Once the pits were cleared of Cup Series crews, Xfinity cars rolled out to meet the quickly approaching race start of 5 p.m. Cole Custer steered the No. 00 Steward-Hass Racing Ford to the initial lead in the final race at the historic track.
Custer won both stage one and two, leading for 46 laps until a flat tire sent him into the wall and gave Austin Dillon in the No. 10 Chevrolet no choice but to rear end him on the 91st lap. From there, John Hunter Nemechek never looked back on his cruise to victory after he seized the lead.
Nemechek, in his No. 20 Joe Gibbs Racing Toyota Supra, closed the curtain on Auto Club Speedway with his performance.
“Man, this whole 20 team gave me one heck of a race car,” said Nemechek. “I’ve worked with a lot of the guys on the team the last couple of years, and the pit crew — they got it done when it counted tonight.”
As of Feb. 24, NASCAR sold 433 acres of the 522-acre site. The future is uncertain as NASCAR has not released any finalized plans for the remainder of Auto Club Speedway. NASCAR previously released plans to convert the remaining land to a half-mile track. However, there are no approved plans.

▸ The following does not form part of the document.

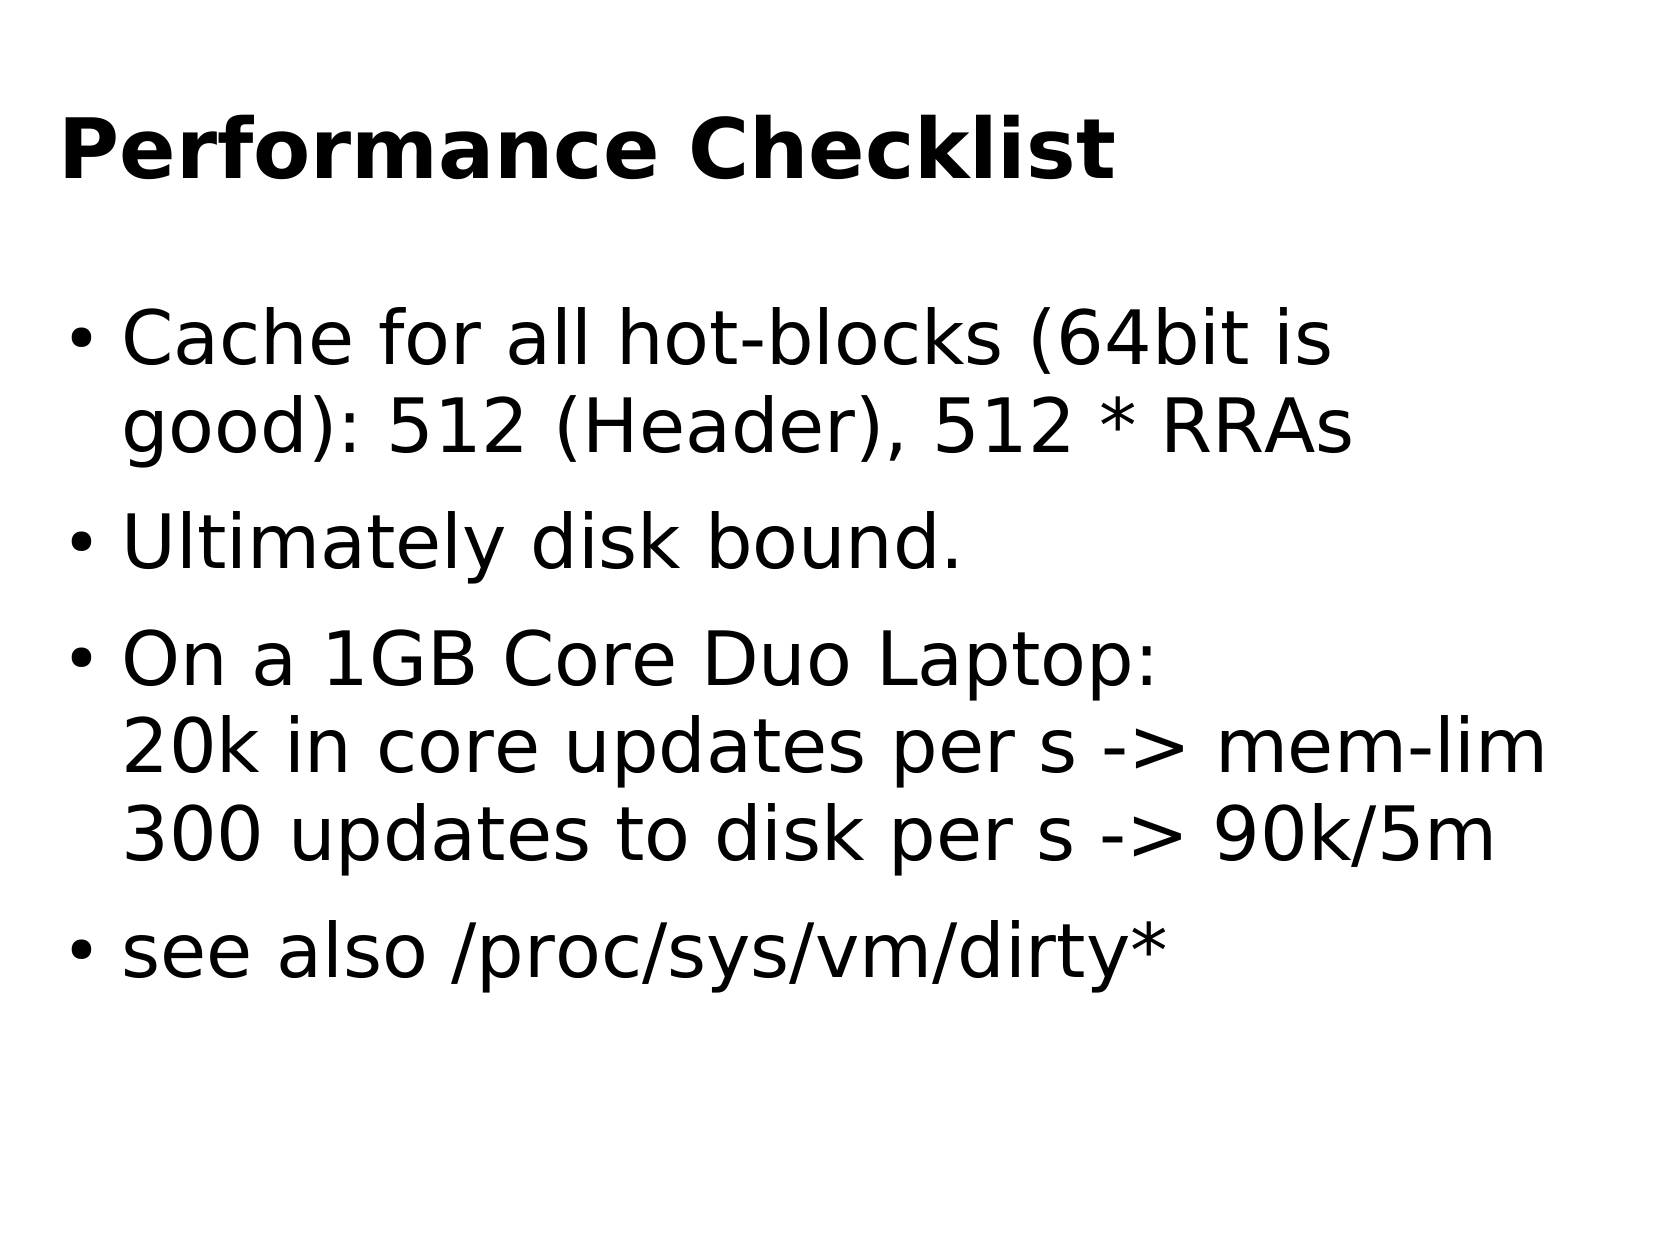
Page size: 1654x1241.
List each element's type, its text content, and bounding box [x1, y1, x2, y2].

title Performance Checklist [59, 75, 1607, 225]
list Cache for all hot-blocks (64bit is good): 512 (Header), 512 * RRAs Ultimately disk bound. On a 1GB Core Duo Laptop: 20k in core updates per s -> mem-lim 300 updates to disk per s -> 90k/5m see also /proc/sys/vm/dirty* [50, 295, 1571, 1099]
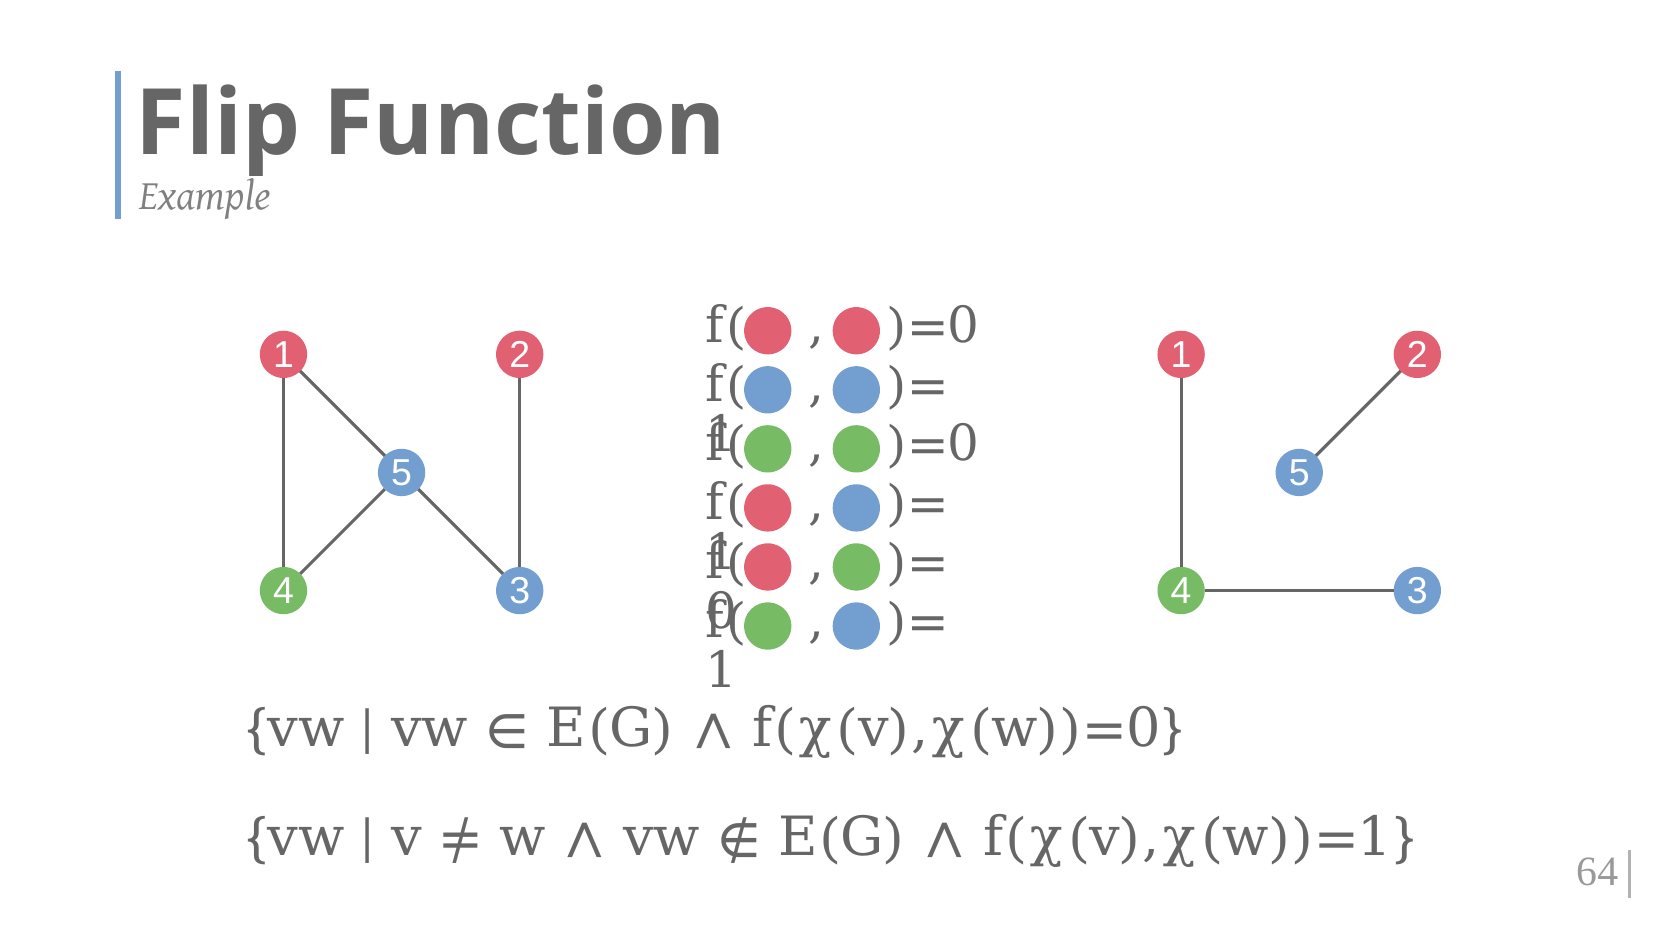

The loss of Auto Club Speedway leaves a gap to be filled in the race schedule and a hole in Los Angeles car culture.
“One thing that California doesn’t get enough credit for is what a car culture it has,” said Kevin Harvick, driver of the No. 4 Gearwrench Ford and a Bakersfield native, prior to what would be his last race at Auto Club before his retirement.
“When I say that, racing falls into that car culture, even today, the racetracks that are still functioning and the racers are still involved. … We were fortunate to have a good crop of guys, and still have a good crop of guys, from the West Coast, and that comes from having places to race and the quality of racers that you race against.”